Et à chaque nouvelle sortie du directeur, le vieux comédien contrefaisant son jeu avec ironie et de la façon la plus comique, on peut s’imaginer quels rires bruyants s’élevaient de tous les coins de la salle. — Notez bien, ce qui redoublait encore l’hilarité générale, que le directeur, occupé sans relâche de ses travestissements successifs, ne se douta pas un moment, jusqu’à la fin de la pièce, de la mystification dont il était l’objet. Peut-être bien le vieux railleur avait-il fait entrer dans son complot le tailleur du théâtre ; mais très positivement un désordre malencontreux s’était mis ce soir-là dans la garde-robe du pauvre directeur. Il en résultait de bien plus longs intervalles de temps entre ses apparitions, et le vieux, sur qui retombait la charge d’occuper la scène, avait le champ libre pour accumuler les sarcasmes les plus amers contre son supérieur, et pour le contrefaire, jusqu’aux plus petits détails, avec une vérité grotesque qui provoquait dans le public une gaîté délirante.
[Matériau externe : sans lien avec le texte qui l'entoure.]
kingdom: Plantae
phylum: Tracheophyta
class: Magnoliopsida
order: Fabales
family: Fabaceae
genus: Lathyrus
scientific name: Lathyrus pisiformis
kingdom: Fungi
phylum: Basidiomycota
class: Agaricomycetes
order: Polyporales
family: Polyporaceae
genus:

Ce qui n’était pas le moins récréatif, c’était d’entendre notre homme annoncer à l’avance aux spectateurs sous quel masque le directeur allait reparaître, en parodiant sa voix empruntée, ses poses et ses gestes. Alors celui-ci était accueilli à son entrée en scène par des éclats de rire universels, qu’il ne manquait pas d’attribuer, avec une visible satisfaction, à la réussite et à l’effet de son déguisement, tandis que c’était une manière d’applaudir à la ressemblance frappante du portrait dont le vieux venait de tracer l’ébauche.

À la fin pourtant son stratagème dut être divulgué, et l’on peut se figurer l’exaspération du directeur qui s’élança comme un sanglier furieux sur le pauvre comédien, fort embarrassé de se soustraire à ses mauvais traitements, et auquel il fut interdit absolument de remettre les pieds au théâtre. Mais, en revanche, le public l’avait tellement pris de ce jour en affection, et embrassa si vivement sa cause, que le directeur, d’ailleurs confondu de ridicule, n’eut d’autre ressource que de fermer son théâtre et d’aller chercher fortune ailleurs.

Plusieurs bourgeois respectables, et à leur tête l’aubergiste dont j’ai parlé, se cotisèrent, et procurèrent au vieux comédien de quoi vivre convenablement, si bien qu’il put renoncer tout à fait à une profession qu’il tenait pour dégradée, et séjourner dans la ville même, tranquille et sans souci.

Mais l’âme d’un acteur est pleine de bizarreries et de contrastes inexplicables ! À peine un an fut-il écoulé, que le vieillard disparut subitement, sans que personne pût savoir où il avait porté ses pas. — Depuis, on prétendit l’avoir vu à la suite d’une misérable troupe de comédiens ambulants, et réduit à cette même condition infime et précaire, à laquelle il venait à peine d’échapper.





Traduit par Henry Egmont.



NOTE DU TRADUCTEUR.

1. Outre les contes principaux qui forment le fond de l’ouvrage des Frères Sérapion, Hoffmann, pour animer le dialogue qui leur sert de cadre, fait raconter à ses interlocuteurs de petites nouvelles ou anecdotes dont nous avons déjà donné un modèle dans Barbara Rolloffin. Le vieux Comédien est une des plus piquantes, et nous en avons recueilli deux autres à la suite dont les personnages paraissent avoir été connus de l’auteur. Hoffmann, du reste, met souvent à contribution dans ses écrits des traits de sa propre vie, ou des caractères d’individus qui lui ont été familiers, sauf le coloris éclatant et toujours un peu fantastique dont il revêt et enrichit ses emprunts au monde réel.